Am I limited to a certain amount I can contribute each year?
By law, the maximum amount that can be contributed to an ABLE account each year is $15,000. Plus, anyone can make contributions as long as the total amount contributed doesn’t exceed that amount.
Be advised that up to $100,000 is shielded from the Medicaid and SSI means testing. If the account balance exceeds that amount, it probably will have an adverse effect on your SSI benefits.
There was a rule change effective January 1, 2018, regarding a rollover from a college 529 Plan. The updated law permits funds (up to $15,000) to be transferred from a 529 College Plan to an ABLE account. But there are situations where this is not advisable, so before making a transfer, consult with a qualified Special Needs individual.
What expenses can I pay from an ABLE account?
Funds can be withdrawn from ABLE accounts for any expense that is coincidental to the person’s disability.
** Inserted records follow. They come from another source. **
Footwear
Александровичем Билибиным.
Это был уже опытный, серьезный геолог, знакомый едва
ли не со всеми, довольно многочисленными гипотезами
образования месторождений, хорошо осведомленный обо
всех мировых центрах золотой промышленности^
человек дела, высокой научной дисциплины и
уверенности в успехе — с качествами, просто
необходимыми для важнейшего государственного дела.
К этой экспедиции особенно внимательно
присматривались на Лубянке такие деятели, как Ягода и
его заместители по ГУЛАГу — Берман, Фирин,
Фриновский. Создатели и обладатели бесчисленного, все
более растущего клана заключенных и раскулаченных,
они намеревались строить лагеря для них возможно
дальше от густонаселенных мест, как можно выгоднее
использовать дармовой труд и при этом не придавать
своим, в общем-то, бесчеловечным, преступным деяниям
The Social Security Administration has listed a page full of expenses and has also added at the end, “basic living expenses” which includes food, clothing, etc.
Any funds that are used for non-qualified expenses could be subject to a 10% penalty and taxable income at ordinary rates.
Is there a cost to open an ABLE account?
There are fees charged by each state, so you need to make a comparison. As an example, the state of Ohio has a $30 fee each year for residents and $42 for non-residents. These fees are in line with fees charged on IRA accounts administered by various mutual funds.
Depending on the funds chosen in your ABLE savings account, there may be additional investment fees charged. Plus, an asset management fee that compensates the mutual fund manager for his/her work in managing the fund.
This is why it’s so important to carefully review the state’s ABLE accounts investment portfolio so that you may make a proper analysis of all fees charged. After that review, you can select the plan you’re most comfortable with.
Maybe I should consider using a Special Needs Trust instead?
Some individuals still prefer to use a Trust instead of an ABLE account. This type of Trust is also known as a Supplemental Needs Trust. There are situations where a Trust might be the answer, but again, discuss this with a qualified Special Needs individual.
It should be noted that if you decide to go the Trust route, costs can be quite high. To have an experienced Trust attorney prepare the Trust documents, the cost can range from $2,000 to $5,000, and sometimes higher.
For those who became disabled after the age of 26, the Trust may be the only option available. Also, the Trust can’t pay for basic living expenses such as rent, mortgage, utilities, or food and clothing for the disabled person. An ABLE account can!